De nuevo en tierra firme, desde Penzance, una de las coordenadas favoritas de la jet set británica, asciendo por la B3283 hasta una de esas alucinaciones inesperadas que Cornualles siempre se saca de la manga. “Anfiteatro de estilo griego construido sobre los acantilados y la famosa playa de Porthcurno”, había leído en una guía. Decir eso sobre The Minack Theatre es como decir que el Partenón es un cobertizo sobre Atenas. Porque cada sillar de granito, cada muro o gradería es fruto de la pasión y sudor de Rowena Cade, la mujer extraordinaria que lo diseñó y construyó con sus manos. Desde el 16 de agosto de 1932, cuando la primera hornada de espectadores disfrutó aquí, frente al océano, de la primera actuación, La tempestad de Shakespeare, este teatro sublime es el mejor homenaje a su artífice.

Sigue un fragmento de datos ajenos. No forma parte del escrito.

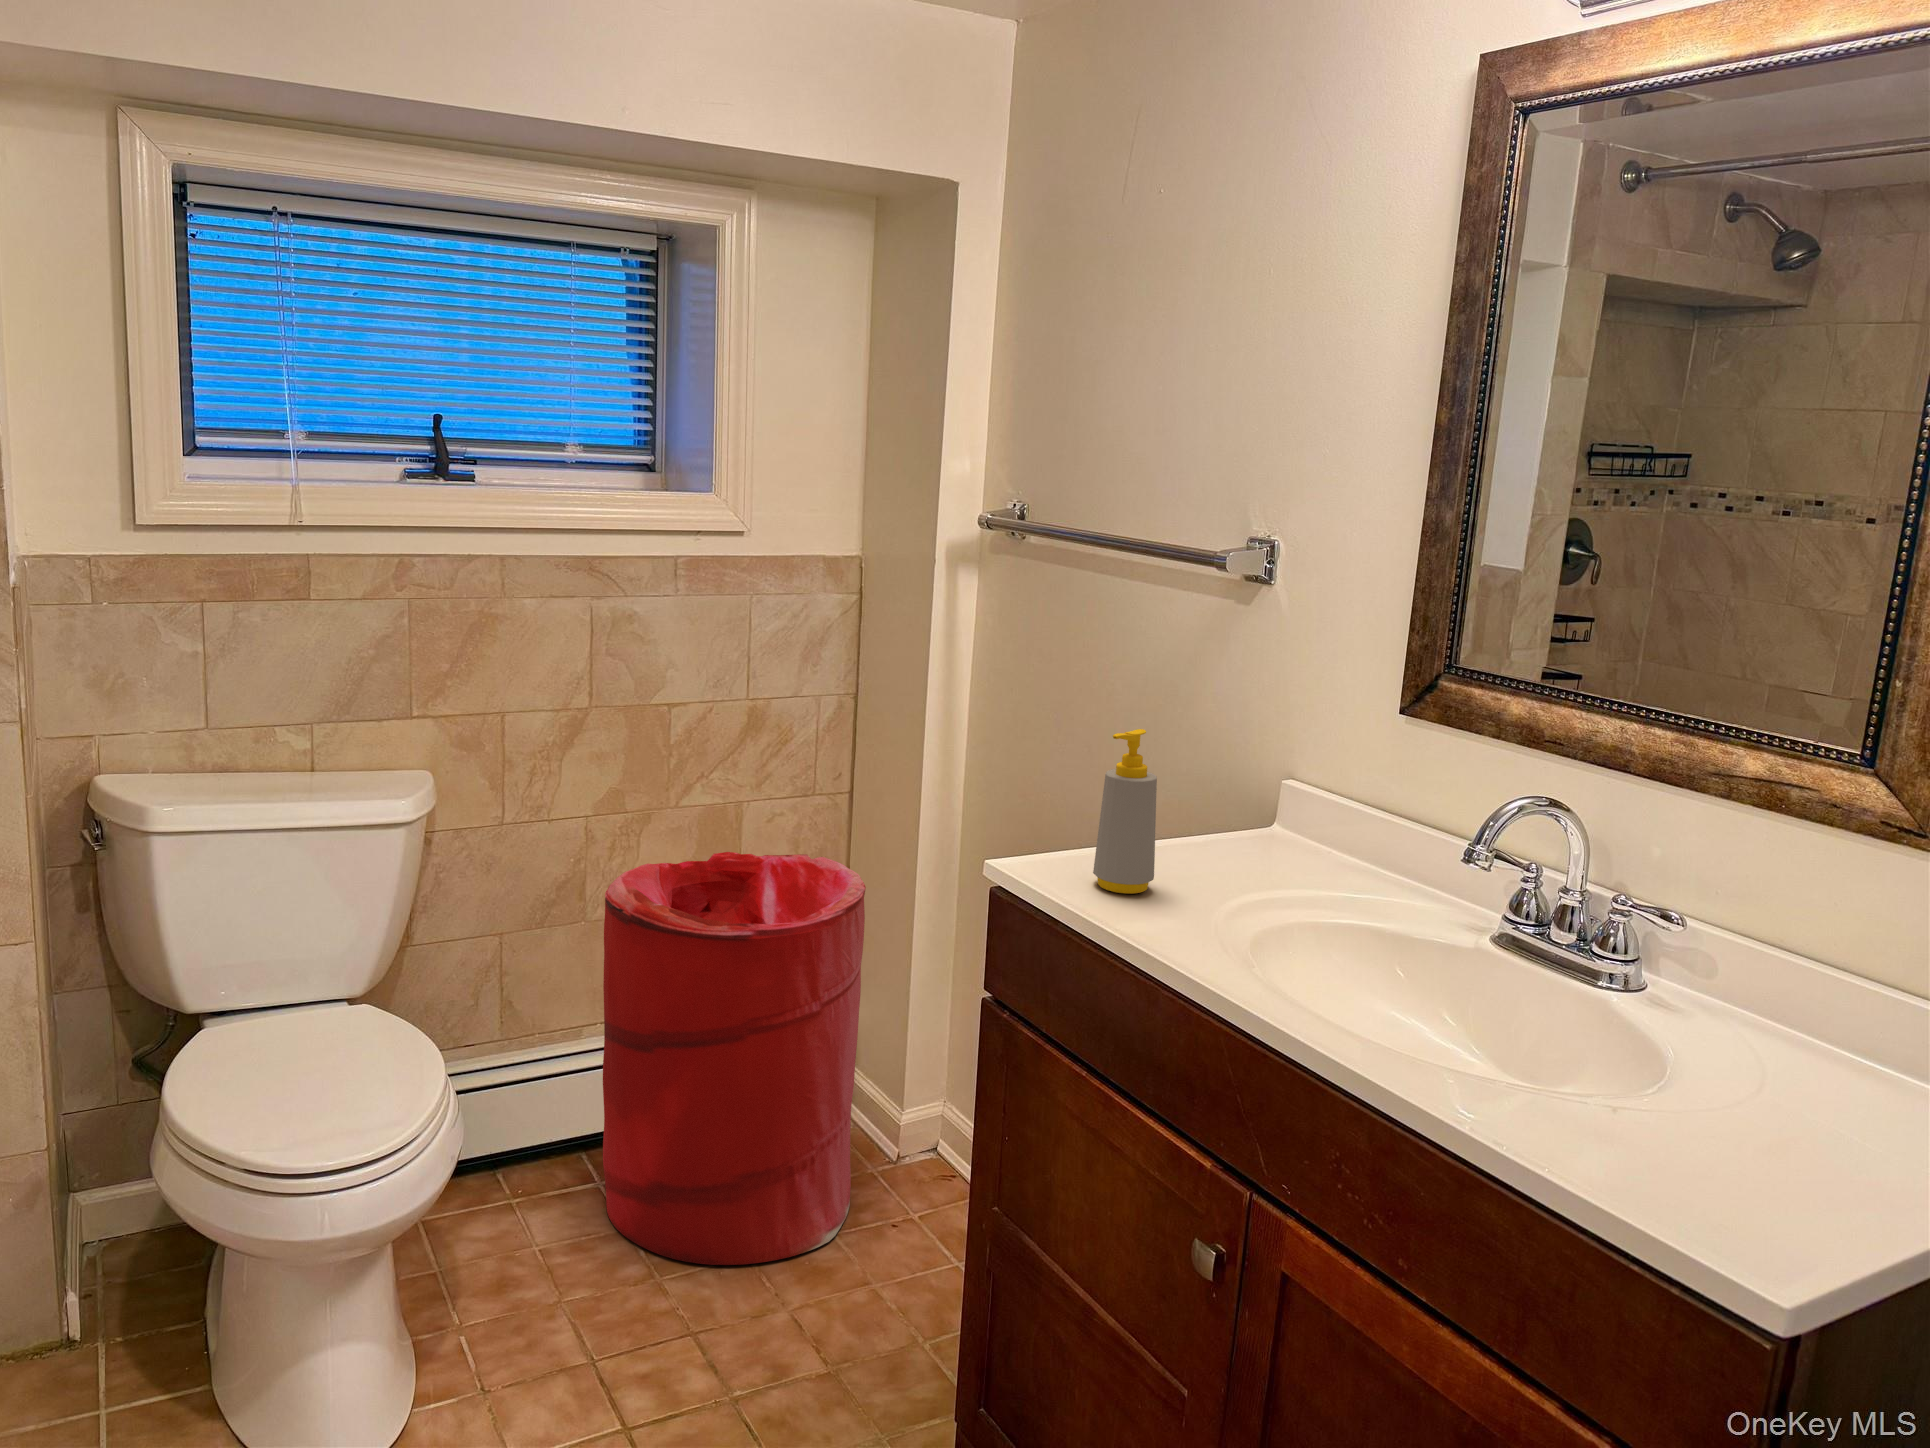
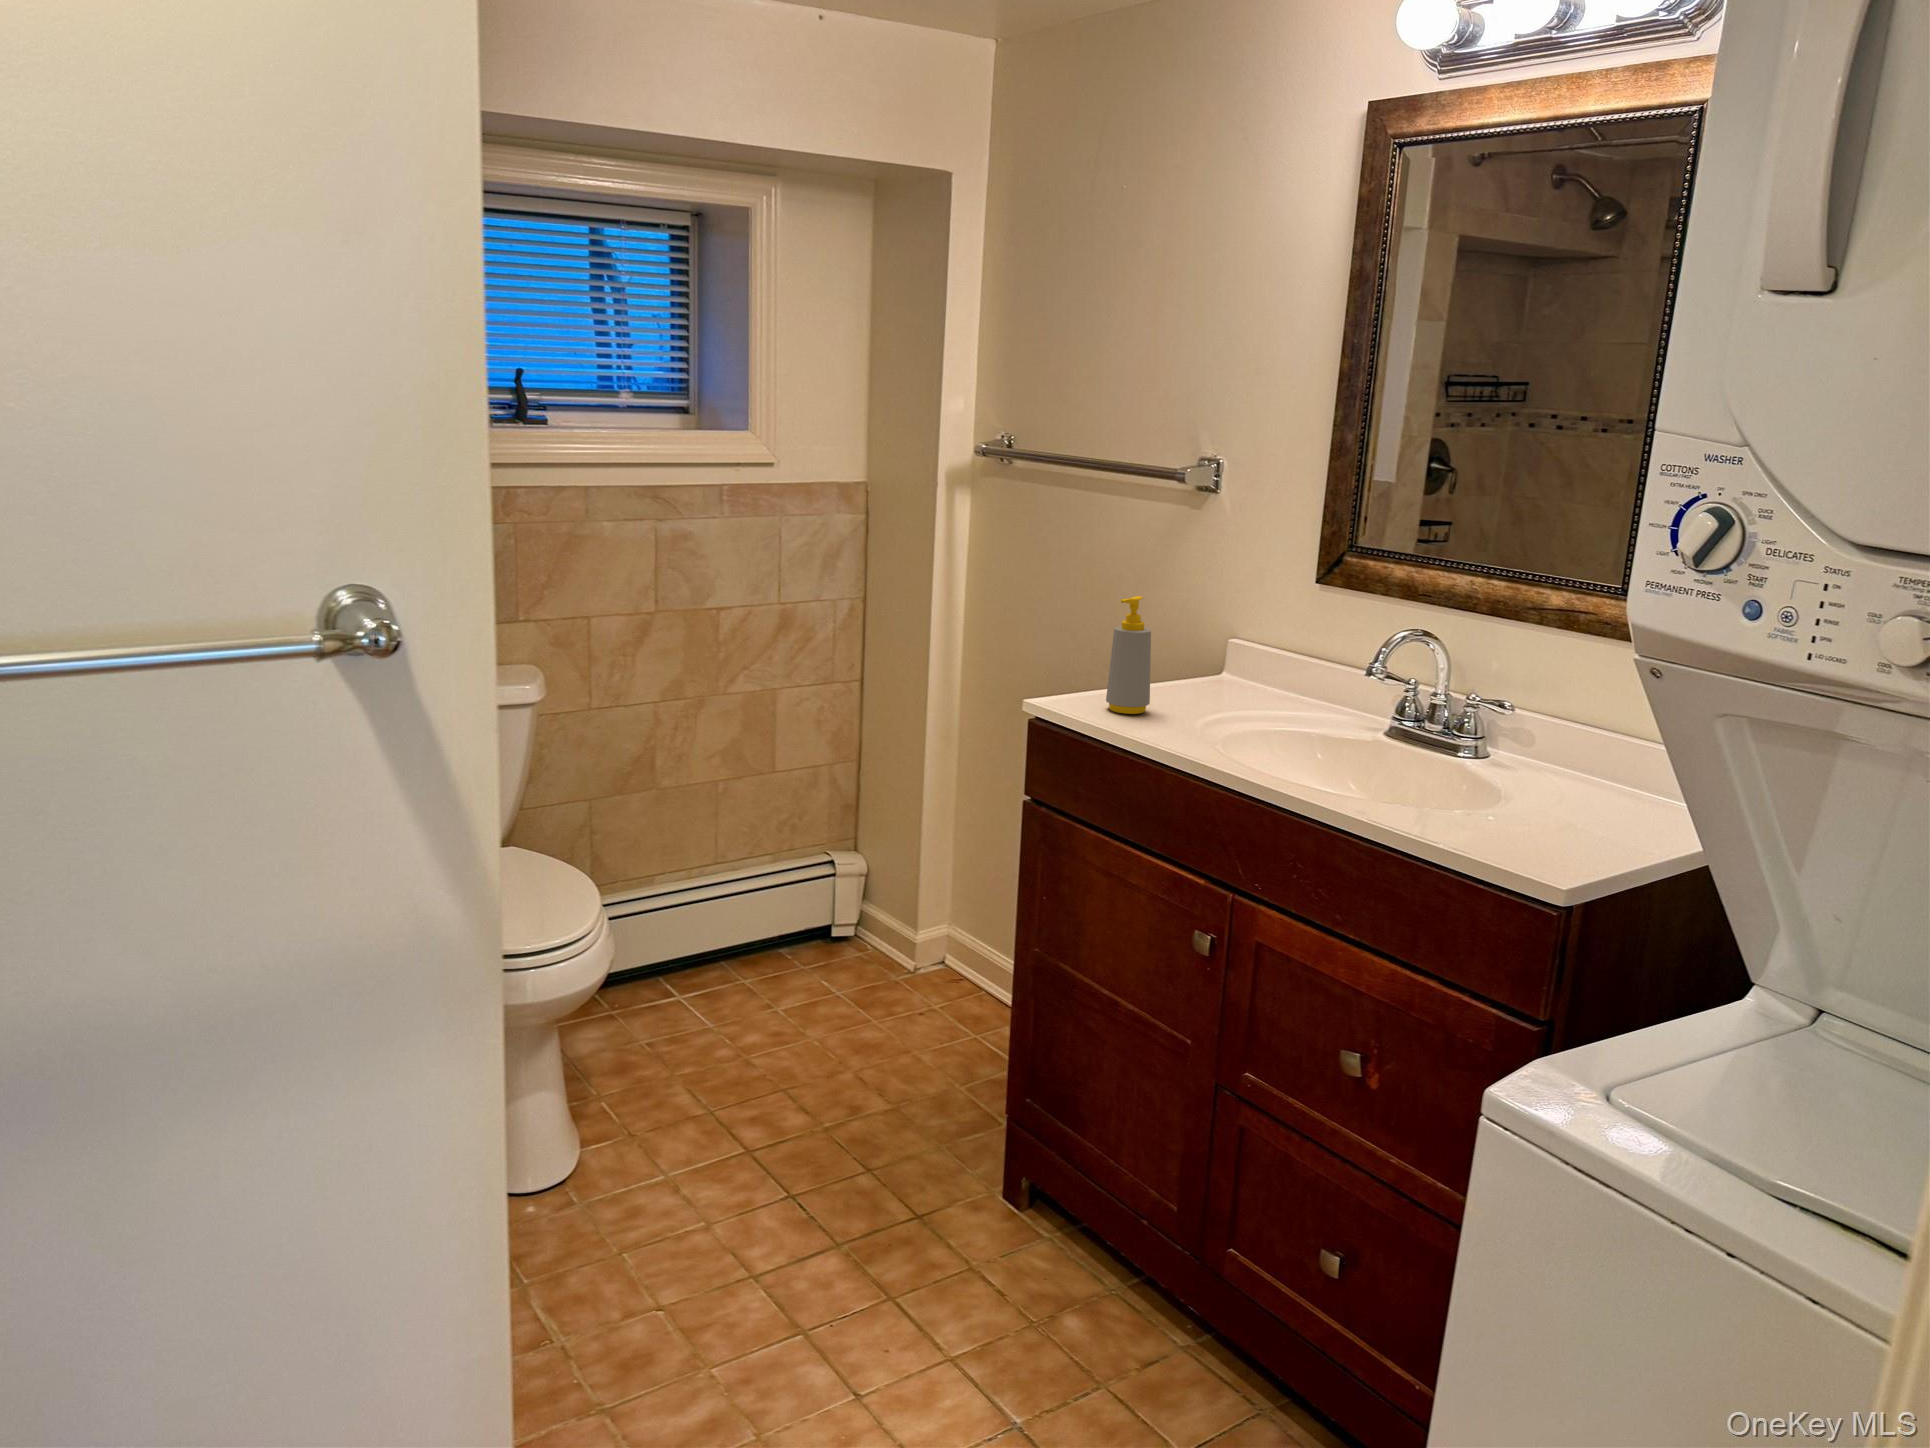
laundry hamper: present [603,852,866,1265] -> none [680,726,890,1046]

No está nada mal despedirse de Cornualles con St Ives en la retina: una demostración de que no todo es naturaleza exuberante. Todos los caminos aquí llevan a la Tate St Ives, una extensión de la Tate Gallery de Londres. Arwen Fitch, mi cicerone por las remozadas instalaciones –en octubre de 2017, tras cuatro años de obras, se reabrió la nueva galería–, me permite descubrir a los maestros británicos del arte contemporáneo, pero también otro espacio mágico: el Barbara Hepworth Museum. El estudio y la casa donde durante 26 años trabajara la escultora, figura clave del arte abstracto en Europa, es hoy un goteo de visitantes que decodifican sus obras expuestas. Lyn, una sexagenaria de reluciente pelo cano, dibuja a lápiz la obra de Hepworth que tiene delante. “La tituló Conversation with Magic Stone. ¿No te parecen menhires de bronce en un bosque celta?”, me inquiere en perfecto castellano. Celta, mítico, salvaje... es como si hubiera invocado el finisterre córnico, Lands’End, mi última visita en Cornualles.
Sentado en la posada First and Last Inn, donde empezaba este relato, repasé mi viaje. Y esa contundente certeza: llegué aquí buscando las merveilles de las novelas artúricas, pero volvía a casa sabiendo que esta península azotada por el viento, de páramos solitarios y litoral agreste, era mucho más. Un lugar en cuyos paisajes, como sortilegios de Merlín, se suceden los encantamientos; una tierra donde recalaron gentes extraordinarias, visionarios. Un verso libre en el seno de Inglaterra donde a cada recodo aguarda un prodigio.